### [Problem 1]
Which literal suffixes does the text on the size_t literal proposal say were chosen?
### [Problem 2]
Update the stretch of the size_t literal text from "This paper proposes" through "of the language.", replacing "architectures" with "platforms".

─── Passage to read ───

This paper proposes adding a zu literal suffix that deduces literals to size_t, making the following warning-free:

for (auto i = 0zu; i < v.size(); ++i) {
	std::cout << i << ": " << v[i] << '\n';
}

More generally:

3. Design

Following the feedback from §7 Feedback on Revisions, we have dropped the std::support_literals User-Defined Literals and chose a Core Language Literal Suffix. We opine that it would better serve the needs of addressing the motivation.

As a language feature, the design of the suffixes becomes much simpler. The core language only has one format for its integer literal suffixes: the letter(s), with an optional u on either side of the letter(s) to make it unsigned, with the signed variant being the default on most architectures. This ruled out using s and sz, because that would produce an inconsistent set of suffixes with the rest of the language.

The literal suffixes z and uz/zu were chosen to represent signed and unsigned, respectively. decltype(0z) will yield ptrdiff_t and decltype(0uz)/decltype(0zu) will yield size_t. Like other case-insensitive language literal suffixes, it will accept both Z and z (and U and u alongside of it). This follows the current convention of the core language to be able to place u and z in any order / any case for the suffix.

3.1. But what about using t for ptrdiff_t and zu for size_t instead?

─── Records shown ───

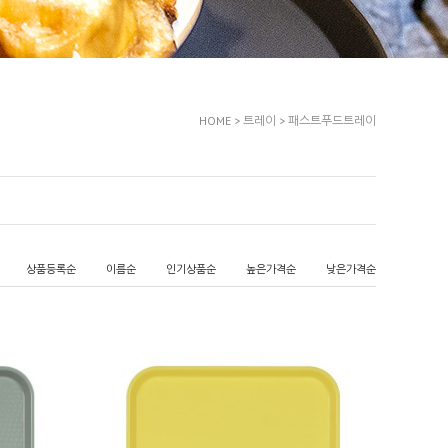
HOME
>
트레이
>
패스트푸드트레이
상품등록순
이름순
인기상품순
높은가격순
낮은가격순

───

### [Answer box 1]
z, uz, zu

### [Answer box 2]
This paper proposes adding a zu literal suffix that deduces literals to size_t, making the following warning-free:

for (auto i = 0zu; i < v.size(); ++i) {
	std::cout << i << ": " << v[i] << '\n';
}

More generally:

3. Design

Following the feedback from §7 Feedback on Revisions, we have dropped the std::support_literals User-Defined Literals and chose a Core Language Literal Suffix. We opine that it would better serve the needs of addressing the motivation.

As a language feature, the design of the suffixes becomes much simpler. The core language only has one format for its integer literal suffixes: the letter(s), with an optional u on either side of the letter(s) to make it unsigned, with the signed variant being the default on most platforms. This ruled out using s and sz, because that would produce an inconsistent set of suffixes with the rest of the language.